Announcing LanceDB

Announcing LanceDB

3 min read

🙋 Are you building a generative AI app using an LLM or API? Are you working on a new recsys, a modern search engine, or a new analytical tool for unstructured data? Good news: you no longer have to struggle with Pinecone’s high cost, over the top complexity, or data privacy concerns.

🚀 LanceDB is a free and open-source vector database that you can run locally or on your own server.

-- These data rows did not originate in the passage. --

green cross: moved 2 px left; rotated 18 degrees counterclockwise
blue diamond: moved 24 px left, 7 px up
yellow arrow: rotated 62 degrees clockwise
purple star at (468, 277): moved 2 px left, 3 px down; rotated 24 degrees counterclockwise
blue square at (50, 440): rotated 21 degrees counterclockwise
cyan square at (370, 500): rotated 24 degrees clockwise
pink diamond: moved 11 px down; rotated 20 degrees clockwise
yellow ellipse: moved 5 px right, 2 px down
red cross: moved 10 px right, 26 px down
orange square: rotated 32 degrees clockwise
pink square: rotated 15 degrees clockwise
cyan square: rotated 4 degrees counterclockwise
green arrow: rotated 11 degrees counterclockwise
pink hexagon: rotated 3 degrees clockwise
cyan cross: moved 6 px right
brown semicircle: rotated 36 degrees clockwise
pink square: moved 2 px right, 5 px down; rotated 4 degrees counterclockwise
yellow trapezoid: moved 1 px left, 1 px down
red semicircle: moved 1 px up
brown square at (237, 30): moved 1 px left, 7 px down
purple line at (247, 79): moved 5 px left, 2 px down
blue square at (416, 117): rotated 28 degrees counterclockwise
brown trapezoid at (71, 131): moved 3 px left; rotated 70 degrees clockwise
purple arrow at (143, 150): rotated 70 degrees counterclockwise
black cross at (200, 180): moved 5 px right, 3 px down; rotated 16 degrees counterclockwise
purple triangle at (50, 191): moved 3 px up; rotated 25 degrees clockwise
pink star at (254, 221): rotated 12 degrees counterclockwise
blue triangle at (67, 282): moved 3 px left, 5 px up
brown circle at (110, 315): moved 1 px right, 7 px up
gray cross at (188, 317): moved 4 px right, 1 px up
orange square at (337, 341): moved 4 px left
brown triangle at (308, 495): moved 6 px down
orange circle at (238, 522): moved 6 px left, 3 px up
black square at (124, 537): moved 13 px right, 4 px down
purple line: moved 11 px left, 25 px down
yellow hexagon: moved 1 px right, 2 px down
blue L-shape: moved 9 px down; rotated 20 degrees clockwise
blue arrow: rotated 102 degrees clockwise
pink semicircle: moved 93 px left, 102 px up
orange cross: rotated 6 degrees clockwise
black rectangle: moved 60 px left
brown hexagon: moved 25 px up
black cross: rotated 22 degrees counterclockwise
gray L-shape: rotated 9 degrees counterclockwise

It’s lightning fast and is easy to embed into your backend server. Check out our github repo or pip install lancedb to get started.

For a quick demo, you can take a look at our sample youtube transcript search app. We’ll be adding a lot more soon. For more details on the API, take a look at LanceDB docs.

❓ Why we built LanceDB

As we spoke to builders of ML/AI applications, a common refrain from users was struggling to get services like Pinecone even running. After a while, we realized that the retrieve-filter-hydrate workflow was often time a big bottleneck in productivity and app latency.

So we put our heads together. I was one of the original co-authors of the pandas library. Lei was a core-contributor to HDFS and led ML infrastructure at Cruise. Using our experience building data/ML tooling, we’ve built something totally new.

LanceDB ❤️ builders

We’ve reimagined vector search from the ground up for better developer productivity, scalability, and performance. LanceDB is backed by Lance format — a modern columnar data format that is an alternative to parquet. It’s optimized for high speed random access and management of AI datasets like vectors, documents, and images.

We then added our own Rust implementations of a number of SOTA ANN-index algorithms to support low-latency vector search. These indices are SSD-based and can easily scale wayyyy beyond memory.

What’s more, LanceDB allows you to store and filter other features along with vectors. Our users have been able to replace 3–4 different data stores with LanceDB alone and achieve a speedup at the same time.

🔥 Updates

Since our first release 2 weeks ago, many exciting things have been happening. Thanks to Minh Le from the community, we now have a LangChain integration. Our integration for LlamaIndex is also under review.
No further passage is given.